If it seems like I’m blaming Sisi for Egypt’s struggles, well, I am, but in fairness some of what’s ailing Egypt isn’t really his fault. The Middle East Institute’s Paul Salem runs down the country’s challenges pretty effectively here, but the key point is this: the economic crisis that forced Hosni Mubarak from power in 2011 never really went away. Morsi’s administration had neither the stability nor the ability to fix the problem, and Sisi hasn’t been able to do much better. His repression has eroded any democratic progress that was made after the 2011 coup (Morsi helped here as well), so Egyptians don’t have a way to constructively register their discontent with the weak economy other than taking to the streets. Egypt’s all-important tourism industry has taken a big hit thanks to the terrorist downing of that Metrojet flight over Sinai last November and now whatever happened to the EgyptAir flight that crashed in the Mediterranean last month. Heck, even the weather isn’t helping; a drought in the Upper Nile region, in Ethiopia, has left Egypt scrambling to conserve water.
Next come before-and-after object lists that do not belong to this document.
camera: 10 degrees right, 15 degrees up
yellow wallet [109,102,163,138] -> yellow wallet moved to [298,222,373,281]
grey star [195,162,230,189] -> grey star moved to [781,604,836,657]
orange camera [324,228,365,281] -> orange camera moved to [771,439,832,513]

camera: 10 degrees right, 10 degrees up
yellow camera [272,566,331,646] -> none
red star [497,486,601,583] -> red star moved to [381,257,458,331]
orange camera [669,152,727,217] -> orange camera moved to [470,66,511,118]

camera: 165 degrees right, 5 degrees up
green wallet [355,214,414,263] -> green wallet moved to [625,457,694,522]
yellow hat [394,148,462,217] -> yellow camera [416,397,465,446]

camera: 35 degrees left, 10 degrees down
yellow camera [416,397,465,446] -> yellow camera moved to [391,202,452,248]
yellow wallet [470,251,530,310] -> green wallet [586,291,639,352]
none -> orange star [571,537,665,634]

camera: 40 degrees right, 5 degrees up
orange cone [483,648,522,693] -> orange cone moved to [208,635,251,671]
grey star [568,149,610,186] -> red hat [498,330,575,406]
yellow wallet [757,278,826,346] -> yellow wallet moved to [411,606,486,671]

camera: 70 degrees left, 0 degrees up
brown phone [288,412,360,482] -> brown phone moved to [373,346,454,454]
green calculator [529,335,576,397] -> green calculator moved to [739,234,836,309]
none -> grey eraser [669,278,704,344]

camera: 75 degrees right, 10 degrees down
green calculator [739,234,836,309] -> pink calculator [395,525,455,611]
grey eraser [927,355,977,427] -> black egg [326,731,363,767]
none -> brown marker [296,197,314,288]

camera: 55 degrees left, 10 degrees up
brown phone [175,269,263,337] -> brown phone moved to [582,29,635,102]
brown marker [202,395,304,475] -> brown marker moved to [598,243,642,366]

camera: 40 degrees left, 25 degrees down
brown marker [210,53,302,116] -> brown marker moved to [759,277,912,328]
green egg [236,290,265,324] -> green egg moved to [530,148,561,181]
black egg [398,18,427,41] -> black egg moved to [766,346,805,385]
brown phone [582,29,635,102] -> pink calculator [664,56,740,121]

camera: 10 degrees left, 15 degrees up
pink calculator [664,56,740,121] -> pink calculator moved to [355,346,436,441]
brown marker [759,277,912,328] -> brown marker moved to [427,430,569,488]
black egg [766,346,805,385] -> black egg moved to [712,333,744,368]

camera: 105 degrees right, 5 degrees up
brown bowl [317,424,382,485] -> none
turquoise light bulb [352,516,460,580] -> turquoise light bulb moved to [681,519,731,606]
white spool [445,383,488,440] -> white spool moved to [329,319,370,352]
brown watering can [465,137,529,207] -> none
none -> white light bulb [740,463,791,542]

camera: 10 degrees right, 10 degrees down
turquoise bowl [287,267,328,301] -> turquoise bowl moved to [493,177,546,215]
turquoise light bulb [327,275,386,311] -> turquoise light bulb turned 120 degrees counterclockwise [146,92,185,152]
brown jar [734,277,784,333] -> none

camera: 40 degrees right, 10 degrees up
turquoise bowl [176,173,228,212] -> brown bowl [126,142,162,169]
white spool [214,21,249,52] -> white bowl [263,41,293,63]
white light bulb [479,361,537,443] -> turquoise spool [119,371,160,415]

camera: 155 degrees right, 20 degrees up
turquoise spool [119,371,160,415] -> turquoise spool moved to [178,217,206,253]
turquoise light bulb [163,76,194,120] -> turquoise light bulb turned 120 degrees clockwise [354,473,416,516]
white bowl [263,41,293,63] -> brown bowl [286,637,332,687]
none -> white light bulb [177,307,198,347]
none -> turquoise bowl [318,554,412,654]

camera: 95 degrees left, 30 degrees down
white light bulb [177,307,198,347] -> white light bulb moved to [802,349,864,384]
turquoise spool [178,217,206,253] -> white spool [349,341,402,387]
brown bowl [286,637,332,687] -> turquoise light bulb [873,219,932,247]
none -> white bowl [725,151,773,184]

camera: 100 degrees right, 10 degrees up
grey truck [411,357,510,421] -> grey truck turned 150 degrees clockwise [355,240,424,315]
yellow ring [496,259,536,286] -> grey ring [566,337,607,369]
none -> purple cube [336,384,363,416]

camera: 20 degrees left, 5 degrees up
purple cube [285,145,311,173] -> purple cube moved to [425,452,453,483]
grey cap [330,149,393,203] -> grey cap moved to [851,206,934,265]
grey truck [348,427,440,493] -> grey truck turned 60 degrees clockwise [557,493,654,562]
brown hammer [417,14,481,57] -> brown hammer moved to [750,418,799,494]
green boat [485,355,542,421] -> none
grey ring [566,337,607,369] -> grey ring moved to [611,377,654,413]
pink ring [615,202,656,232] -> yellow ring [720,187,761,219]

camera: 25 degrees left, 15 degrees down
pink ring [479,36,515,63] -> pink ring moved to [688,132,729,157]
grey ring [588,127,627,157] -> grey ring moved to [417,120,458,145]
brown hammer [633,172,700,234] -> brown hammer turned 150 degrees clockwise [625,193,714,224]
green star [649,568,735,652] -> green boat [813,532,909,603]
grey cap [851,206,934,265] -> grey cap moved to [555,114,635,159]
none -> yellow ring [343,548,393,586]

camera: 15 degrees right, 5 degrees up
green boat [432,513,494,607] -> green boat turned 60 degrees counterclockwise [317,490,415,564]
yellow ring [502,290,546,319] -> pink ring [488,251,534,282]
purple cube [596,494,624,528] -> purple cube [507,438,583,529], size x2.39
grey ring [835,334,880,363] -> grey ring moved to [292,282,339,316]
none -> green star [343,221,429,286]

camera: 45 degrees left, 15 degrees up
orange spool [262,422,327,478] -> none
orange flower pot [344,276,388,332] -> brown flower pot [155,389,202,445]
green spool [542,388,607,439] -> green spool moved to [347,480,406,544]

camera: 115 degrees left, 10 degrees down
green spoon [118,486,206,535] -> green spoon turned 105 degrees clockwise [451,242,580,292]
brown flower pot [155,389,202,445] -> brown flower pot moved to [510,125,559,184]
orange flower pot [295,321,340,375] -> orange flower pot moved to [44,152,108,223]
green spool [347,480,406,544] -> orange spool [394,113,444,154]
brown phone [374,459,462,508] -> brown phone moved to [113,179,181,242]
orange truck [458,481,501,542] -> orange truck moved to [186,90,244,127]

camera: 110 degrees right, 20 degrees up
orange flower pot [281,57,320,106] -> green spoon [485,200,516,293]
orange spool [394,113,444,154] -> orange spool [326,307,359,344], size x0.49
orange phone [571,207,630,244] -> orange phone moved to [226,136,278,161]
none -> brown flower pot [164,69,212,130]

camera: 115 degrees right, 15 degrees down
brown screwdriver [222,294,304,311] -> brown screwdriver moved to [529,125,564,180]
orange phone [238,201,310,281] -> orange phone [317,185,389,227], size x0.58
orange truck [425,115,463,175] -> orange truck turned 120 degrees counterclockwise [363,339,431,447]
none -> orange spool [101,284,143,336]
And, of course, there’s Egypt’s terrorist/insurgency problem, to which I alluded up there with the mention of that Metrojet bombing. It’s been hard to get any news about Cairo’s campaign against ISIS’s Sinai affiliate because Sisi’s government has barred journalists from reporting on it (which likely means either Egypt is losing the fight or is engaging in tactics so brutal that they’ll only increase radicalization, but I digress), but insurgent attacks seem to be continuing. A couple of months ago Sisi announced a new $1 billion-plus development program to build up the Sinai and potentially alleviate the root causes feeding ISIS’s existence there, but Egyptian governments have been announcing grand plans for building up the Sinai for decades now, and anyway $1 billion isn’t going to be enough to really develop the Sinai even if Sisi manages to bring his plan to fruition. Meanwhile, there are growing fears that ISIS has metastasized out of Sinai and is building up cells in Cairo itself. Egyptian authorities seem to think that ISIS is working with former members of the now-outlawed Muslim Brotherhood in Cairo, but it’s hard to take that claim at face value given the state of Sisi-Brotherhood relations. There may be some truth to the charge, though that would only strengthen the argument that Sisi’s decision to do away with the Brotherhood was a mistake. The Brotherhood, say what you will about its aims, participated in the political process rather than turning exclusively to violence, and now that it’s been broken and discredited by Sisi young Egyptians who might have joined its ranks are turning to ISIS instead.

Again, though, even if some of this isn’t exactly Sisi’s fault, he’s definitely been part of the problem rather than part of the solution. It’s not just the repeated violations of human rights and civil liberties, or the efforts to quash of any sort of legitimate political dissent. Sisi’s administration has just plain been unequal to the task of righting Egypt’s ship. He’s failed to implement any serious economic reforms, which is why he’s so deep in the hole with the Saudis and the other Gulf states–who keep backing him despite his struggles, because they fear that what comes after him will be worse for their interests. The economic dysfunction has naturally led to high unemployment and general popular dissatisfaction. The whole mix–repression, brutality, economic misery–is like a case study in how incompetent-but-tyrannical dictatorial regimes create far more instability and radicalization than they appear to solve.